The interior dried up and the vast networks of lakes, swamps, rivers and forests gradually vanished, turning the landscape into a vast wasteland creating a drought that lasted several thousand years. As the means for their survival vanished, so the animal life would have vanished accordingly, which scientists argue, was hastened by the hunting activities of Stone-Age Man. Yet the moister eastern Australian mountain ranges, with their vast expanses of forests and well-watered valleys would have offered ideal protection from the severe conditions of the interior, and it is therefore no surprise to find that the majority of modern-day unknown animal sightings reports emanate from these ranges.

Aboriginal legends over a wide area of inland South Australia told of a large reptilian water-dwelling bunyip that used to devour unwary lubras and piccaninnies as they waded about the lakes and swamps that covered much of that region in the long ago ‘Dreamtime’. Early settlers scoffed at these tales, even though Aborigines pointed to an ancient rock engraving at Panaramittee in the Flinders Ranges, which they said described the Bunyip’s head. The carving is very detailed, showing the skin pattern of a crocodile’s head, including the eyes and nostrils. Since the 19th century scientists have unearthed fossil remains from that region which show that crocodiles were indeed living in the Flinders Ranges and Lake Eyre district in late Pleistocene times.

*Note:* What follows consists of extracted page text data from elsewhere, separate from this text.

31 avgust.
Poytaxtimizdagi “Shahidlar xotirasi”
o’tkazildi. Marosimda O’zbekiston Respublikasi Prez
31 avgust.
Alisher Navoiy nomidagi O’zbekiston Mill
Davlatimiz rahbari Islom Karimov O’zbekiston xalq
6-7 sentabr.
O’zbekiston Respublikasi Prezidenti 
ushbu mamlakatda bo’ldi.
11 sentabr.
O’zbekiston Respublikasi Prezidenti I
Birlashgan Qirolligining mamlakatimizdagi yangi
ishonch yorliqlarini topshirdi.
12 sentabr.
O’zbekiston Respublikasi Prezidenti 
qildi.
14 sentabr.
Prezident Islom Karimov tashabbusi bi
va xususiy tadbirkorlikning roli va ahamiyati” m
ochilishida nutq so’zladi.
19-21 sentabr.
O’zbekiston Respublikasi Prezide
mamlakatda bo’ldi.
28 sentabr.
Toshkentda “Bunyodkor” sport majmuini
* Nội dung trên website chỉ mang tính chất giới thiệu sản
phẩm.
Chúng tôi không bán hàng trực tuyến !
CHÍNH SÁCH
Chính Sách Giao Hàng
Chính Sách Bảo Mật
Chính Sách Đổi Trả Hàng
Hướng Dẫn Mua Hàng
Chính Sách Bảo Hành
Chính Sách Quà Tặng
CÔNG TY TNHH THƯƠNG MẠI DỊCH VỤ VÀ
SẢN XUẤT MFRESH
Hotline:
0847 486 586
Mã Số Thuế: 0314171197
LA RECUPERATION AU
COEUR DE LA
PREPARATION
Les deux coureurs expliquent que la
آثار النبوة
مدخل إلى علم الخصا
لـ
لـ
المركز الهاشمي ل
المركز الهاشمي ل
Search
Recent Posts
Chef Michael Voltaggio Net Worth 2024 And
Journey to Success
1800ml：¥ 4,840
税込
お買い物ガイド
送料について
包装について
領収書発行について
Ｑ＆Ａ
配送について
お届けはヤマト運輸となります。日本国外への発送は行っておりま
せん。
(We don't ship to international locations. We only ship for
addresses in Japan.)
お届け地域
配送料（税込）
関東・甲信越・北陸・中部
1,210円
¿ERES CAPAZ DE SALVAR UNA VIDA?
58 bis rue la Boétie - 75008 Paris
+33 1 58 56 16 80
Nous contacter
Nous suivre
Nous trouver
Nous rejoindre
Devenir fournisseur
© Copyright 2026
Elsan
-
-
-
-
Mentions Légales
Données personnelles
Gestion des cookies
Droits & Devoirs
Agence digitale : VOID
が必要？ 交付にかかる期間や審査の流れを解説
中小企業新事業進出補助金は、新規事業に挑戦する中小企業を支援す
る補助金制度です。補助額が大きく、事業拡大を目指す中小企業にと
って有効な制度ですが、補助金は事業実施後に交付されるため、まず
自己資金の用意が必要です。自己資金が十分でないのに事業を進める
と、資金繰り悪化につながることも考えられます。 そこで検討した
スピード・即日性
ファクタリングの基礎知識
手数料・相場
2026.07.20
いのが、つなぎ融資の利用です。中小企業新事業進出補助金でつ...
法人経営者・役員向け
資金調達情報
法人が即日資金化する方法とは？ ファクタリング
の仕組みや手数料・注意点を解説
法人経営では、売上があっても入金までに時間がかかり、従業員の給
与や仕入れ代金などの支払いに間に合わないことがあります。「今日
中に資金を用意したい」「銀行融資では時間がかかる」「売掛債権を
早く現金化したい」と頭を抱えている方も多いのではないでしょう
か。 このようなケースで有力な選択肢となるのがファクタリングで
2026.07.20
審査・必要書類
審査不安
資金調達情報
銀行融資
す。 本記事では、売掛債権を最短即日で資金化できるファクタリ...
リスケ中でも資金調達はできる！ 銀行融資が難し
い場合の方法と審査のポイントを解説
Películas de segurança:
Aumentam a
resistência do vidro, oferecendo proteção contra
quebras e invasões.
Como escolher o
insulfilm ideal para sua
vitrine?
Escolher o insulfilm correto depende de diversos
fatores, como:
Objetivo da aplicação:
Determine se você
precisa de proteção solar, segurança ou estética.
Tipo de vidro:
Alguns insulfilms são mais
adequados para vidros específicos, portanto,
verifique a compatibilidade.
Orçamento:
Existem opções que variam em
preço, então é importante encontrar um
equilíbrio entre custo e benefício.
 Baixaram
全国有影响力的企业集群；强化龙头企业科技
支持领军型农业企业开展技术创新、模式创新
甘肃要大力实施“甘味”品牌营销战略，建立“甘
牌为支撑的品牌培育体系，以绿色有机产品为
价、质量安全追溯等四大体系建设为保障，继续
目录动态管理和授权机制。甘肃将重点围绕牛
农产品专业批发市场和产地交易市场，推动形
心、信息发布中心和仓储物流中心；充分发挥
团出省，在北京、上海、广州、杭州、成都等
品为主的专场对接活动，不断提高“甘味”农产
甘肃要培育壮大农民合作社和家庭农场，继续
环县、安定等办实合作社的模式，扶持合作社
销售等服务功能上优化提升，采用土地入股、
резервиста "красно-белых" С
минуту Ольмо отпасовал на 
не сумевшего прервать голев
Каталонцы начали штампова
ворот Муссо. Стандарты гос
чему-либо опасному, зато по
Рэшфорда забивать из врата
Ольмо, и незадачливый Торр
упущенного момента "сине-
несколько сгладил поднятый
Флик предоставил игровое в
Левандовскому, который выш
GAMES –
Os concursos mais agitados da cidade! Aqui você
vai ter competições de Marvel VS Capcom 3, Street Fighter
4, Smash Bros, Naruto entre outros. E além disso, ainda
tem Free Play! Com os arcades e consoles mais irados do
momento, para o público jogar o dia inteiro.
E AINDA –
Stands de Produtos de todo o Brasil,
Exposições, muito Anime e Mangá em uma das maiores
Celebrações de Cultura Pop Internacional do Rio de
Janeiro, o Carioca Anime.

Besides Diprotodon-type bunyips that inhabited the Victorian lakes, Aborigines also spoke of another, more terrifying bunyip of reptilian appearance which they called Whowhie, and who wandered the land eating all who happened to cross his path. They spoke of Whowhie as being at least 9 metres in length and from 1.2 to 1.5 metres tall when standing on all fours, with a goanna-type head and big jaws from which it flashed a tongue of fire [a common description for the forked tongue of monitor lizards].